[Layout annotation entries]
────────

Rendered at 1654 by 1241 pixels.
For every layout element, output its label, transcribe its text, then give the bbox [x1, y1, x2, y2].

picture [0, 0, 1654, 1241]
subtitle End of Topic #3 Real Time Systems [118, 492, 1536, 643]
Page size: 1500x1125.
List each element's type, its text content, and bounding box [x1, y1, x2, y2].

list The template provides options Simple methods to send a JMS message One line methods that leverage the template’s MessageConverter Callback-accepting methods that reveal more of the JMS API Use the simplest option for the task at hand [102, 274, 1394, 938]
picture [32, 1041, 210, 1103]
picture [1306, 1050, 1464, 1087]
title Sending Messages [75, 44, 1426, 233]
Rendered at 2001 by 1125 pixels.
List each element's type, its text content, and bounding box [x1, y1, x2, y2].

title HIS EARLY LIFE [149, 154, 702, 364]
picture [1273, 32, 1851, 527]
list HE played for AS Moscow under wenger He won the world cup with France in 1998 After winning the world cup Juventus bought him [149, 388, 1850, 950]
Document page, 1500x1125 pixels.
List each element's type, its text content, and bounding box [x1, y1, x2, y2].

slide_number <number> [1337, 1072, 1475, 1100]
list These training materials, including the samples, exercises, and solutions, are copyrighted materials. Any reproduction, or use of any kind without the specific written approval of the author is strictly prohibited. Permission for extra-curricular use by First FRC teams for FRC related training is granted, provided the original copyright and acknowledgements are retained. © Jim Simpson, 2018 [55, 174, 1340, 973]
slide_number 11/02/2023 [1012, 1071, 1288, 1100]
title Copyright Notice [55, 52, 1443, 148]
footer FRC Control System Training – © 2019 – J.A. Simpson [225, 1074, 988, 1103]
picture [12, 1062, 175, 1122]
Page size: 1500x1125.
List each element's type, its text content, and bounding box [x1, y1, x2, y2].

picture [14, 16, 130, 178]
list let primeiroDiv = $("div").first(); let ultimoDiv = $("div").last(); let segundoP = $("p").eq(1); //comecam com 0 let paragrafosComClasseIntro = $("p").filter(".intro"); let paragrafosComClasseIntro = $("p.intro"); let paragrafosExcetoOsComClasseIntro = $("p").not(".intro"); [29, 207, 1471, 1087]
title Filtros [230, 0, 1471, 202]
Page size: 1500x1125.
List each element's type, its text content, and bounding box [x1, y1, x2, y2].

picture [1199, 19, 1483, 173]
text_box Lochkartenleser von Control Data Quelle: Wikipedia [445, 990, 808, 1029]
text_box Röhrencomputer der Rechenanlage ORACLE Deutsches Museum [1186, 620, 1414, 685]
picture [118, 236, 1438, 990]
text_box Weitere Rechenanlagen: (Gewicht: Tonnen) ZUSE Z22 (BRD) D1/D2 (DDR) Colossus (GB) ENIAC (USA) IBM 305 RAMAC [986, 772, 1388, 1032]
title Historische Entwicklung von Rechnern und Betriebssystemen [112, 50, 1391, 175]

────────

Rename "bounding box" to "bounding rectangle" throughout all of the entries above, and leave every other word unchanged.

Rendered at 1654 by 1241 pixels.
For every layout element, output its label, transcribe its text, then give the bbox [x1, y1, x2, y2].

picture [0, 0, 1654, 1241]
subtitle End of Topic #3 Real Time Systems [118, 492, 1536, 643]
Page size: 1500x1125.
List each element's type, its text content, and bounding rectangle [x1, y1, x2, y2].

list The template provides options Simple methods to send a JMS message One line methods that leverage the template’s MessageConverter Callback-accepting methods that reveal more of the JMS API Use the simplest option for the task at hand [102, 274, 1394, 938]
picture [32, 1041, 210, 1103]
picture [1306, 1050, 1464, 1087]
title Sending Messages [75, 44, 1426, 233]
Rendered at 2001 by 1125 pixels.
List each element's type, its text content, and bounding rectangle [x1, y1, x2, y2].

title HIS EARLY LIFE [149, 154, 702, 364]
picture [1273, 32, 1851, 527]
list HE played for AS Moscow under wenger He won the world cup with France in 1998 After winning the world cup Juventus bought him [149, 388, 1850, 950]
Document page, 1500x1125 pixels.
List each element's type, its text content, and bounding rectangle [x1, y1, x2, y2].

slide_number <number> [1337, 1072, 1475, 1100]
list These training materials, including the samples, exercises, and solutions, are copyrighted materials. Any reproduction, or use of any kind without the specific written approval of the author is strictly prohibited. Permission for extra-curricular use by First FRC teams for FRC related training is granted, provided the original copyright and acknowledgements are retained. © Jim Simpson, 2018 [55, 174, 1340, 973]
slide_number 11/02/2023 [1012, 1071, 1288, 1100]
title Copyright Notice [55, 52, 1443, 148]
footer FRC Control System Training – © 2019 – J.A. Simpson [225, 1074, 988, 1103]
picture [12, 1062, 175, 1122]
Page size: 1500x1125.
List each element's type, its text content, and bounding rectangle [x1, y1, x2, y2].

picture [14, 16, 130, 178]
list let primeiroDiv = $("div").first(); let ultimoDiv = $("div").last(); let segundoP = $("p").eq(1); //comecam com 0 let paragrafosComClasseIntro = $("p").filter(".intro"); let paragrafosComClasseIntro = $("p.intro"); let paragrafosExcetoOsComClasseIntro = $("p").not(".intro"); [29, 207, 1471, 1087]
title Filtros [230, 0, 1471, 202]
Page size: 1500x1125.
List each element's type, its text content, and bounding rectangle [x1, y1, x2, y2].

picture [1199, 19, 1483, 173]
text_box Lochkartenleser von Control Data Quelle: Wikipedia [445, 990, 808, 1029]
text_box Röhrencomputer der Rechenanlage ORACLE Deutsches Museum [1186, 620, 1414, 685]
picture [118, 236, 1438, 990]
text_box Weitere Rechenanlagen: (Gewicht: Tonnen) ZUSE Z22 (BRD) D1/D2 (DDR) Colossus (GB) ENIAC (USA) IBM 305 RAMAC [986, 772, 1388, 1032]
title Historische Entwicklung von Rechnern und Betriebssystemen [112, 50, 1391, 175]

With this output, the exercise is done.